Background: Due to tidal dissipation in the Earth-Moon system, the Earth rotation slows down, and the Earth-Moon distance increases by 3.8 cm per year. Unfortunately, we do not have a precise model of the past evolution of this tidal dissipation. As a consequence the evolution of the precession frequency of the Earth is uncertain beyond 20 Ma. Nevertheless, as the eccentricity signal provides an independent chronology, we aim to constraint the phase shift of the precession induced by the variation of the tidal dissipation by tuning the sedimentary record to the eccentricity signal, thus providing a geological constraint on the geophysical model of the Earth (project I.1) that will allow us to improve the model of the evolution of the Earth-Moon system. Over a longer time scale, we will also search for geological constraints on the chaotic behavior of the Earth orbit resulting from the overlap of secular resonances involving the perihelion and nodes of the Earth and Mars (Laskar, 1990). These secular resonances induce very long term modulations of 1.2 and 2.4 Myr in the eccentricity and obliquity that are visible in some sedimentary records. The variations of these modulations will be used as a constraint for the various computed orbital solutions.
Research strategy and methodology: These studies require refined analysis of the stratigraphic records, but it will also be necessary to analyze the different patterns present in the orbital and precessional solutions. We will perform a statistical study on numerous orbital evolutions, compatible with the best estimate of the accuracy of the solutions. This accuracy will be determined by adjusting directly the orbital solution to all available planetary observations. The most adapted sedimentary records for this study are the Paleogene records (II.1, 2, 3).
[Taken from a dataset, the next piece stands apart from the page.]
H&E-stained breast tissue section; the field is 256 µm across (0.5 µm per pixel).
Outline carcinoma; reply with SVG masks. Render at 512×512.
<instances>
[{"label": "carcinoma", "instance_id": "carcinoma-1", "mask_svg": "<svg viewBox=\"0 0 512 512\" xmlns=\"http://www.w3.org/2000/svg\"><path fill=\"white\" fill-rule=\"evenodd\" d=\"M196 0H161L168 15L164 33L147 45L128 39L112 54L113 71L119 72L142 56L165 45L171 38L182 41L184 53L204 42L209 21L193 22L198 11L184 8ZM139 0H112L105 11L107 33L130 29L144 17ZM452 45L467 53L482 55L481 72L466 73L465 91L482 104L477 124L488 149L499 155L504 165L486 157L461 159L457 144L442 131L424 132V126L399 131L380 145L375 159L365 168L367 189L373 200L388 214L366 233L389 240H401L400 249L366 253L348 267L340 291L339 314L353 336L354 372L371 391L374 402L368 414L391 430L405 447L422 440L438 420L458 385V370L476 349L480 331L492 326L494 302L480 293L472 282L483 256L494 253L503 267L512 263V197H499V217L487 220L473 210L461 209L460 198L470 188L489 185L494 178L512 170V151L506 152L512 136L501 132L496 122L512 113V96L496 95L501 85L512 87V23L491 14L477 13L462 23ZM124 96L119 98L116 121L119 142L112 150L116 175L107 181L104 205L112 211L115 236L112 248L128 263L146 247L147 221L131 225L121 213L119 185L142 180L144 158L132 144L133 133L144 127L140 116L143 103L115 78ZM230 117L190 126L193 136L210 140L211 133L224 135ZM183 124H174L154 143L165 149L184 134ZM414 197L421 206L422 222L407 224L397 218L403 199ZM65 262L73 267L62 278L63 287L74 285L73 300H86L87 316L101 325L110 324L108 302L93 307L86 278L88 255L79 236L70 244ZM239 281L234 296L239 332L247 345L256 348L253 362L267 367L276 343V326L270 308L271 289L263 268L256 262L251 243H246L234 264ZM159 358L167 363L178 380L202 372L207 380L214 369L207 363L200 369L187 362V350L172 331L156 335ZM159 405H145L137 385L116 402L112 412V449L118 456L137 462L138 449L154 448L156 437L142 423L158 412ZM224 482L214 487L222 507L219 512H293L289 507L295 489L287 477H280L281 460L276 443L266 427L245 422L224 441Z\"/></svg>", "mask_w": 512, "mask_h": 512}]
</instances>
Feasibility, innovative aspects and relevance: Attempts have already been made for the determination of geophysical parameters from stratigraphic data (Lourens et al., 2001; Pälike et al., 2000) or for the search for evidence of a chaotic transition (Pälike et al., 2004). The gained experience will be crucial for this new project with improved data and methodology. Constraining the astronomical solution of the Earth, or finding some evidence of its chaotic orbital evolution through geological data are the fundamental questions that motivate this project. The resolution of these questions is difficult, but an additional aspect of this project is the construction of the new generation of astronomical solution for which, for the first time, the accuracy will be fully determined by comparison to observations and will be pushed to its limits.
Link with other projects: This project is directly linked to projects I.1 for the determination of geophysical parameters. The second part has a strong connection with projects II.1, 2, 3 as the use of precise stratigraphic sequences will be essential for searching for observational evidences of chaotic transitions beyond 40 Ma.